Préface-traduction                

 

         §1. De même que pour les athlètes et pour tous ceux qui s'adonnent à l'entraînement physique, existe le souci, non seulement de la forme ou des exercices, mais aussi de la détente prise au moment opportun - assurément ils considèrent cette dernière comme la part la plus importante de leur entraînement -, de même, je pense qu'il convient aussi à ceux qui s'adonnent à la raison, de relâcher leur attention après la lecture d'ouvrages très sérieux et de la rendre plus apte pour la tâche suivante.

 

         §2. Une détente appropriée pourrait se présenter à eux s'ils pratiquaient des lectures telles que, non seulement elles offriraient une pure séduction, issue d'une matière raffinée et agréable, mais aussi comporteraient une étude non indigne des Muses, quelque chose d'analogue à ce qu'ils penseront, je suppose, de la prose que voici. En effet, non seulement le caractère étrange du sujet et le charme de l'intention leur seront agréables, non seulement le fait que nous rapportons de façon convaincante et véridique des mensonges divers, mais aussi le fait que chacun des points racontés se rapporte à mots couverts, de façon parodique, à certains des anciens poètes, prosateurs et philosophes, qui ont écrit beaucoup de choses prodigieuses et fabuleuses, tous auteurs que j'aurais mentionnés par leur nom, s'ils ne devaient se dévoiler à toi par la lecture.

 

         §3. Tel est ainsi Ctésias de Cnide, fils de Ctésiochos, qui a écrit à propos du pays des Indiens et des régions avoisinantes ce que lui-même n'a jamais vu ni entendu rapporter par quelqu'un disant la vérité. De même, Iamboulos a écrit à propos des régions qui se trouvent dans la Grande Mer beaucoup de récits incroyables, fabriquant un mensonge connu de tous, tout en proposant un sujet point désagréable. Beaucoup d'auteurs, choisissant les mêmes sujets que ceux-ci, ont décrit leurs soi-disant errances et voyages, rapportant la grande taille des animaux, la cruauté des hommes et les étrangetés de leurs façons de vivre.
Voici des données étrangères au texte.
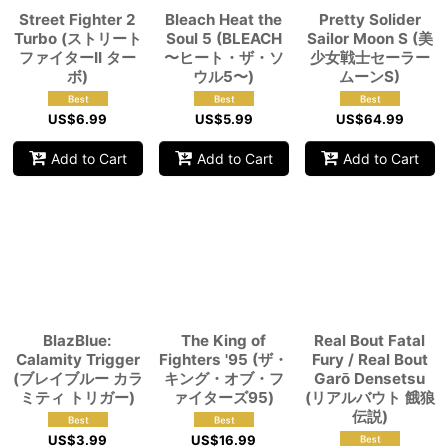
Street Fighter 2
Bleach Heat the
Pretty Solider
Turbo (ストリート
Soul 5 (BLEACH
Sailor Moon S (美
ファイターII ター
〜ヒート・ザ・ソ
少女戦士セーラー
ボ)
ウル5〜)
ムーンS)
US$
6.99
US$
5.99
US$
64.99
Add to Cart
Add to Cart
Add to Cart
BlazBlue:
The King of
Real Bout Fatal
Calamity Trigger
Fighters '95 (ザ・
Fury / Real Bout
(ブレイブルー カラ
キング・オブ・フ
Garō Densetsu
ミティ トリガー)
ァイターズ95)
(リアルバウト 餓狼
伝説)
US$
3.99
US$
16.99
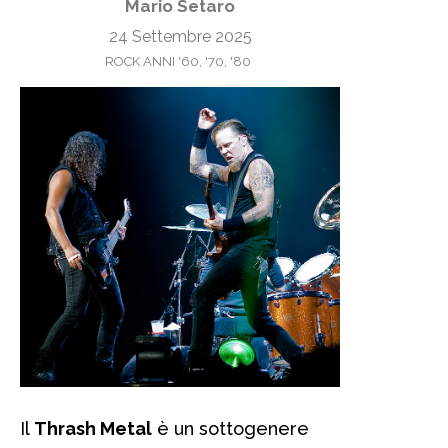
Mario Setaro
24 Settembre 2025
ROCK ANNI '60, '70, '80
Il
Thrash Metal
è un sottogenere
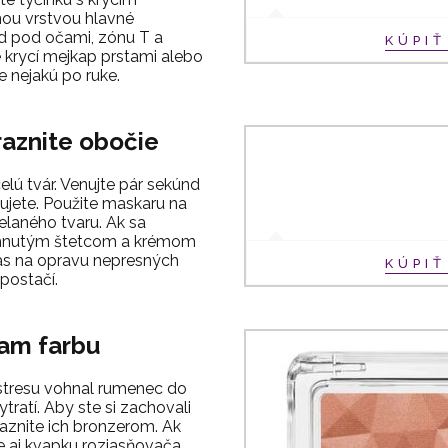
ou vrstvou hlavné
ad pod očami, zónu T a
KÚPI
e krycí mejkap prstami alebo
e nejakú po ruke.
raznite obočie
elú tvár. Venujte pár sekúnd
ujete. Použite maskaru na
elaného tvaru. Ak sa
zahnutým štetcom a krémom
as na opravu nepresných
KÚPI
 postačí.
cam farbu
tresu vohnal rumenec do
tratí. Aby ste si zachovali
raznite ich bronzerom. Ak
e aj kvapku rozjasňovača.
Le prince de ceux-ci et le maître d'une telle bouffonnerie est l'Ulysse d'Homère, décrivant à l'entourage d'Alkinoos des vents esclaves, des hommes à un oeil, cannibales et sauvages, et de surcroît, des animaux à multiples têtes et des métamorphoses de compagnons, sous l'effet de drogues et beaucoup d'autres choses prodigieuses qu'il a inventées face aux Phéaciens, qui sont des gens simples.

 

         §4. Lisant donc tous ces récits, je n'ai pas du tout blâmé leurs auteurs pour leur mensonge, observant que c'était déjà un fait habituel chez ceux qui s'engagent à philosopher. Mais je me demande avec étonnement ceci, s'ils pensent dissimuler qu'ils écrivent des choses qui ne sont pas vraies. C'est pourquoi désirant, moi aussi, par amour d'une vaine gloire, laisser quelque chose à nos successeurs, afin que je ne sois pas le seul à ne pas avoir part à la liberté d'affabuler, parce que je n'avais rien de vrai à raconter - car je n'ai rien subi de remarquable -, je me suis tourné vers un mensonge qui fût beaucoup plus honnête que les autres, car je dirai la vérité au moins sur un seul point, en affirmant que je mens. Je pense ainsi que je pourrai échapper moi-même à l'accusation d'autrui en affirmant que je ne dis rien de vrai: j'écris donc à propos de choses que je n'ai pas vues, que je n'ai pas éprouvées, que je n'ai pas apprises d'autrui, en outre à propos de choses qui n'existent pas et qui ne peuvent commencer à être. C'est pourquoi il faut que mes lecteurs n'y attachent aucune foi.